Il y a également ceux qui regardent l’homme comme une espèce à ce point exceptionnelle qu’elle échappe aux déterminations que subit le reste de la nature. Lahire cite Marcel Otte, ce préhistorien liégeois qui admet les convergences culturelles, mais qui ne craint cependant pas d’affirmer : « À partir de l’homme moderne, l’histoire se substitue à la biologie : notre pensée seule détermine notre destin. » (cité par B. L. p. 242)
                                   
Ce qui est clair, autant pour moi que pour Bernard Lahire (si j’ose dire), c’est que les lois scientifiques formulables à propos du comportement humain ne peuvent s’extraire que de la mise au jour des déterminations qui ont fait l’homme depuis ses racines biologiques les plus anciennes. La science n’a que faire d’une conception appuyée sur l’idée d’une prise en main libre et consciente du sort de l’homme.

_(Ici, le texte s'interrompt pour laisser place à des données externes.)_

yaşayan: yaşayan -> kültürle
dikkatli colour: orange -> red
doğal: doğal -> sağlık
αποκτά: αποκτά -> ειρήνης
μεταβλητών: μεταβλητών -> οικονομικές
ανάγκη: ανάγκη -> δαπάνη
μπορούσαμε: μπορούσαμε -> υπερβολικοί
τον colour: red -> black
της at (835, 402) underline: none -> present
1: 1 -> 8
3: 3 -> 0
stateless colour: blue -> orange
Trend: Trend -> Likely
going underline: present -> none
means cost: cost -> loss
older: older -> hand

La deuxième partie du livre s’intitule “Ce que les sociétés humaines doivent à la longue histoire du vivant”. Y sont rappelées toutes ces comparaisons interspécifiques, intersociétales et interculturelles qui offrent la possibilité de cerner ce qu’Homo sapiens doit aux conditions dans lesquelles sa propre évolution s’est inscrite et à tous ces possibles non avenus qu’expliquent les contraintes biologiques, environnementales, sociales et culturelles subies. Comme Lahire le rappelle très justement :
« L’anthropocentrisme rend pointilliste et aveugle aux invariants pour soi (l’humanité), uniformisant et inattentif aux variations pour les autres. La sortie de l’anthropocentrisme scientifique conduit à être plus sensible aux différences lorsqu’on observe les autres espèces et plus sensibles aux traits communs lorsqu’on appréhende l’histoire de l’humanité. » (p. 258)

Il ne me paraît pas inutile de donner, parmi une multitude d’autres, un exemple de ce que l’élargissement aux disciplines connexes peut apporter à la sociologie. Lahire cite Franz de Wall, primatologue et éthologue néerlandais né en 1948, lequel écrit ceci :
« Jean-Jacques Rousseau croyait que le cœur humain est bon, que tous les maux de l’humanité ont commencé avec la civilisation. Pourtant l’agression est un des nombreux traits du comportement humain qui traversent les frontières du langage, de la culture, de la race et même de l’espèce : on ne peut la comprendre pleinement sans tenir compte de sa composante biologique. Ce livre a, je l’espère, démontré que les contre-mesures appropriées ont évolué en même temps que le comportement agressif, et que les êtres humains comme les autres primates appliquent ces mesures avec une grande habileté. […] Le fait que les singes, les grands singes et les hommes ont tous des comportements de réconciliation signifie que le pardon a probablement plus de trente millions d’années, et qu’il est antérieur à la séparation intervenue dans l’évolution de ces primates. L’autre explication, postulant que ce comportement est apparu indépendamment dans chaque espèce, n’a rien d’“économique”, car elle nécessite autant de théories qu’il existe d’espèces. Les scientifiques rejettent normalement les explications de ce genre, sauf s’il y a de fortes preuves contre la théorie unifiée plus élégante. Comme il n’existe aucune preuve dans ce domaine, le comportement de réconciliation doit être considéré comme un héritage commun de l’ordre des primates. Notre espèce présente de nombreux gestes de conciliation et des schémas de contact qu’elle partage avec les grands singes (tendre la main, sourire, s’embrasser, s’enlacer, etc.) Le langage et la culture ne font qu’ajouter un degré de subtilité et de variation aux stratégies de réconciliation humaines. » (p. 263 ; F. de Waal, De la réconciliation chez les primates, trad. Marianne Robert, Flammarion, 1992, pp. 336-337)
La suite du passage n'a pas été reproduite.